Volvió a reinar el silencio. Todos los niños aguardaron la contestación de Bill, conteniendo el aliento. Hasta el propio «Kiki» parecía estar escuchando con ansiedad.
—No sé, no sé… —respondió Bill, por fin—. Es como si os usara a vosotros de pantalla… y, si mis enemigos veían a través de ella… bueno, no irían las cosas nada de bien para vosotros, ni para mí tampoco. No lo creo posible.
El mero pensamiento de que Bill pudiera rechazar su idea, hizo que los niños se sintiesen más entusiasmados con ella. Todos contribuyeron con algunas palabras.

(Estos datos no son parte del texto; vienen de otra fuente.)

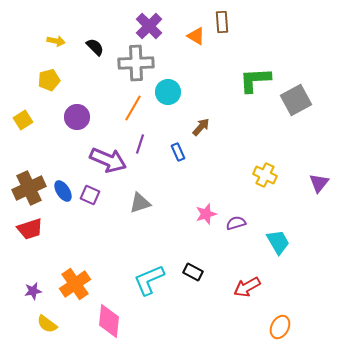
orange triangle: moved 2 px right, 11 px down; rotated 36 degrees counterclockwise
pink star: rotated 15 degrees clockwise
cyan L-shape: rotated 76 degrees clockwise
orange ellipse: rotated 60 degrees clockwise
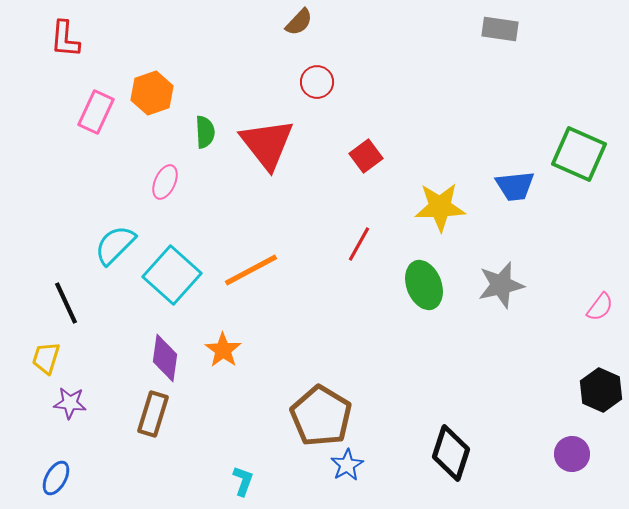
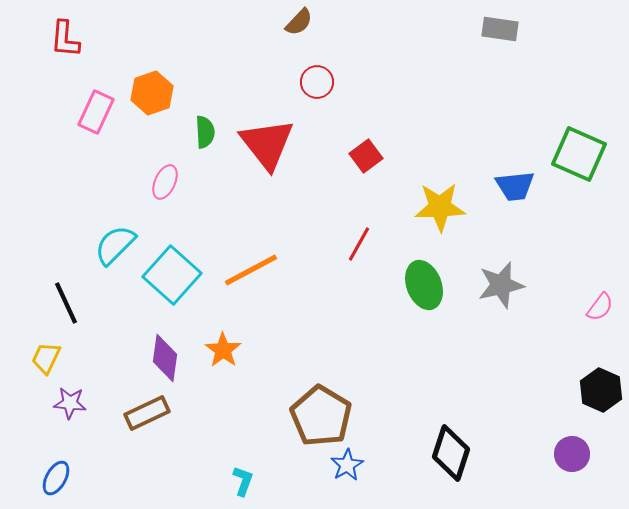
yellow trapezoid: rotated 8 degrees clockwise
brown rectangle: moved 6 px left, 1 px up; rotated 48 degrees clockwise
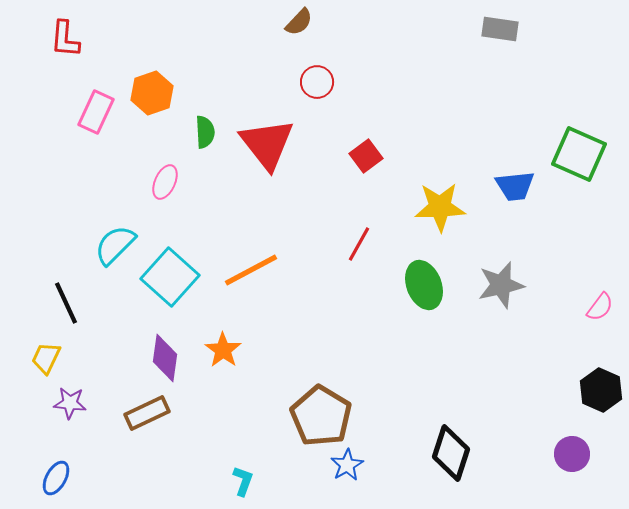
cyan square: moved 2 px left, 2 px down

—Nos llevamos un chasco tan grande al saber que no íbamos a poder ir… Y esto sí que parece un medio de conseguirlo… Y después de todo, sólo sería durante un par de semanas, para nosotros, por lo menos. Volveríamos al colegio, entonces.
—Usted sabe disfrazarse muy bien. No le costaría trabajo parecer un ornitólogo… muy serio… con la mirada fija siempre en la lejanía en busca de pájaros… y con unos gemelos de campaña colgados del hombro…
—Es imposible que se enterara nadie. Estaríamos todos la mar de seguros allá en el norte, tan agreste y desolado, en su compañía. Piense en mayo allá… el mar azul, los pájaros alzando el vuelo y planeando… los claveles de mar en flor por todas partes…
—Estaría usted seguro, Bill… a nadie se le ocurriría buscarle en un sitio así. Y, ¡oh, con las ganas que tenemos de unas vacaciones así! Nos sentimos enmohecidos después del sarampión.
—No habléis tan alto —susurró Bill—. Tendré que discutir el asunto con vuestra madre primero… aun cuando considere yo que la idea es buena. Es atrevida, desde luego… y no creo que se le ocurriera a nadie pensar que pudiese marcharme así, tan abiertamente. Y confieso que unas vacaciones con vosotros cuatro… y con «Kiki» también, claro… es precisamente lo que yo necesito en estos momentos.
—¡Oh, Bill…! ¡Estoy segura de que lo hará! —exclamó Lucy, abrazándole—. ¡Qué final más hermoso va a tener un día tan horrible como el de hoy!